* **Required work**
Find all lines below containing the string "groupement" and return them.
_ _ _ _
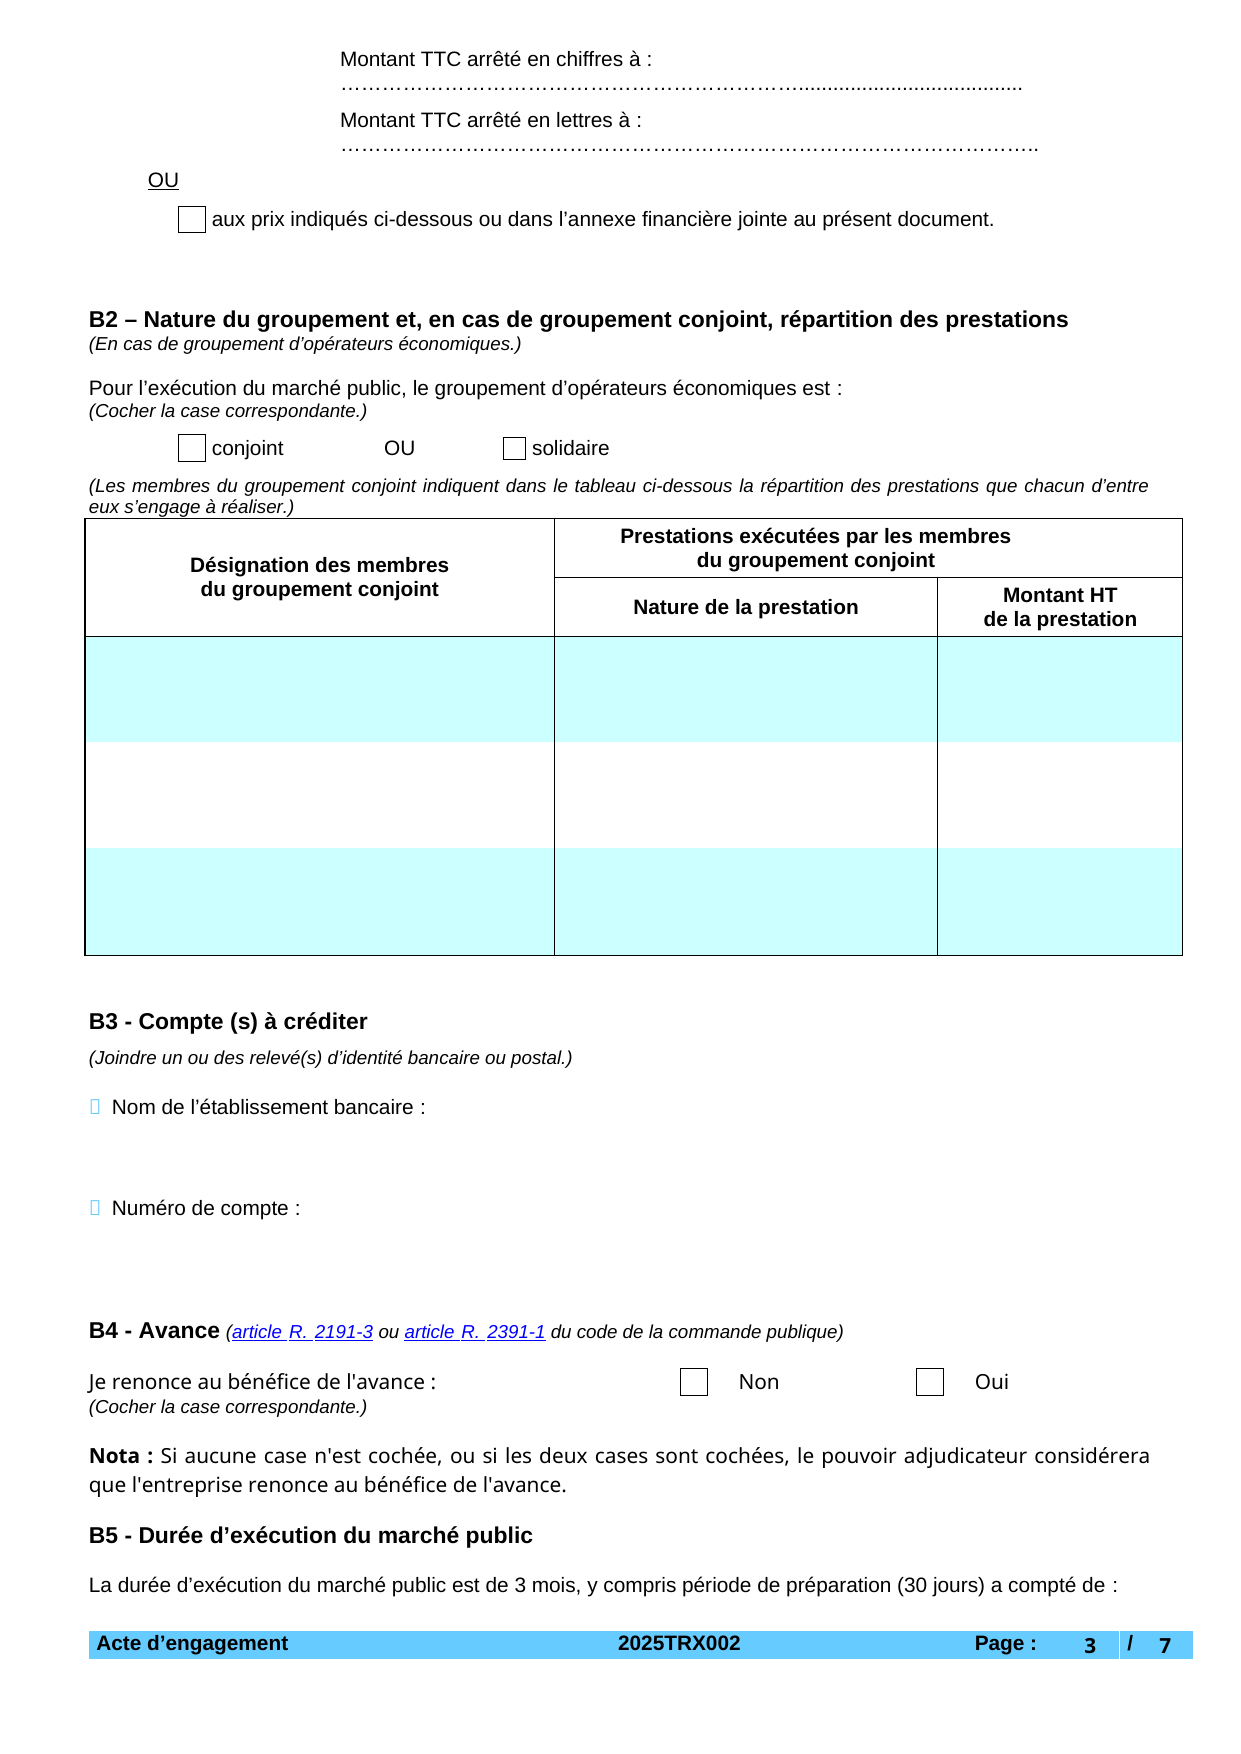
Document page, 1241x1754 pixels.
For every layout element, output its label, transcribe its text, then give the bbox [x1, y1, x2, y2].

text Je renonce au bénéfice de l'avance : Non Oui [89, 1367, 1152, 1396]
text Pour l’exécution du marché public, le groupement d’opérateurs économiques est : [89, 375, 1152, 399]
table_cell Montant HT de la prestation [938, 578, 1182, 636]
table_cell [555, 637, 937, 742]
table_cell [938, 848, 1182, 955]
text Montant TTC arrêté en lettres à : ……………………………………………………………………………………….. [340, 108, 1152, 156]
text Montant TTC arrêté en chiffres à : …………………………………………………………....................................... [340, 47, 1152, 95]
text OU [148, 168, 1152, 192]
table_cell [938, 637, 1182, 742]
text aux prix indiqués ci-dessous ou dans l’annexe financière jointe au présent document. [162, 204, 1152, 233]
text (Cocher la case correspondante.) [89, 399, 1152, 421]
text Nota : Si aucune case n'est cochée, ou si les deux cases sont cochées, le pouvoir adjudicateur considérera que l'entreprise renonce au bénéfice de l'avance. [89, 1441, 1152, 1498]
text (En cas de groupement d’opérateurs économiques.) [89, 332, 1152, 354]
table_cell [86, 848, 554, 955]
table_cell Nature de la prestation [555, 578, 937, 636]
text (Les membres du groupement conjoint indiquent dans le tableau ci-dessous la répartition des prestations que chacun d’entre eux s’engage à réaliser.) [89, 474, 1152, 517]
table_header Prestations exécutées par les membres du groupement conjoint [555, 519, 1182, 577]
text conjoint OU solidaire [89, 433, 1152, 462]
text B4 - Avance (article R. 2191-3 ou article R. 2391-1 du code de la commande publique) [89, 1317, 1152, 1343]
text La durée d’exécution du marché public est de 3 mois, y compris période de préparation (30 jours) a compté de : [89, 1572, 1152, 1596]
text  Nom de l’établissement bancaire : [89, 1092, 1152, 1121]
text  Numéro de compte : [89, 1193, 1152, 1221]
table_cell [938, 742, 1182, 848]
table_cell [555, 742, 937, 848]
table_cell [86, 637, 554, 742]
text (Joindre un ou des relevé(s) d’identité bancaire ou postal.) [89, 1047, 1152, 1068]
text B2 – Nature du groupement et, en cas de groupement conjoint, répartition des prestations [89, 306, 1152, 332]
table_header Désignation des membres du groupement conjoint [86, 519, 554, 636]
text B3 - Compte (s) à créditer [89, 1008, 1152, 1034]
subtitle B5 - Durée d’exécution du marché public [89, 1522, 1152, 1548]
table_cell [86, 742, 554, 848]
text (Cocher la case correspondante.) [89, 1396, 1152, 1417]
table_cell [555, 848, 937, 955]
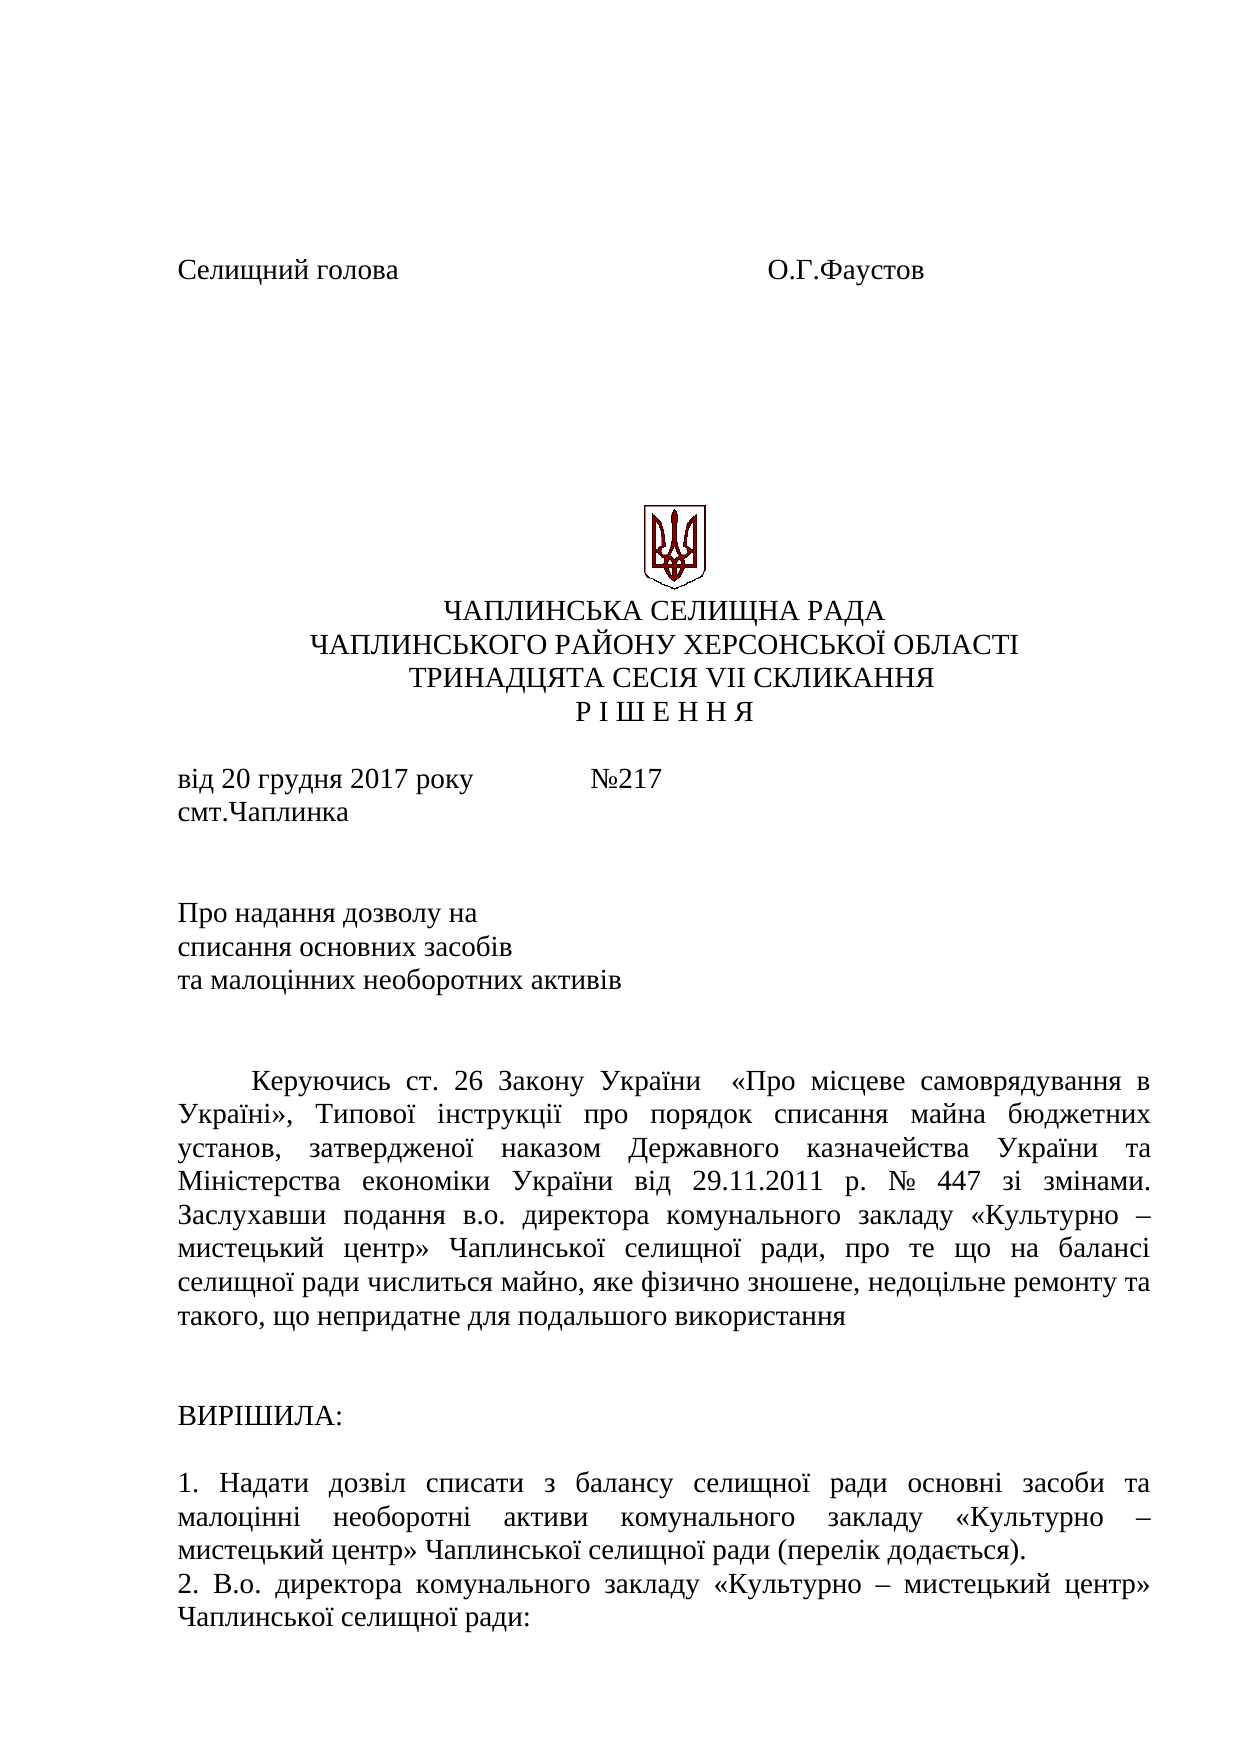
_ _ _ _
* **Result of the exercise**
text Pour l’exécution du marché public, le groupement d’opérateurs économiques est : [89, 375, 1152, 399]
text (En cas de groupement d’opérateurs économiques.) [89, 332, 1152, 354]
text (Les membres du groupement conjoint indiquent dans le tableau ci-dessous la répartition des prestations que chacun d’entre eux s’engage à réaliser.) [89, 474, 1152, 517]
table_header Prestations exécutées par les membres du groupement conjoint [555, 519, 1182, 577]
text B2 – Nature du groupement et, en cas de groupement conjoint, répartition des prestations [89, 306, 1152, 332]
table_header Désignation des membres du groupement conjoint [86, 519, 554, 636]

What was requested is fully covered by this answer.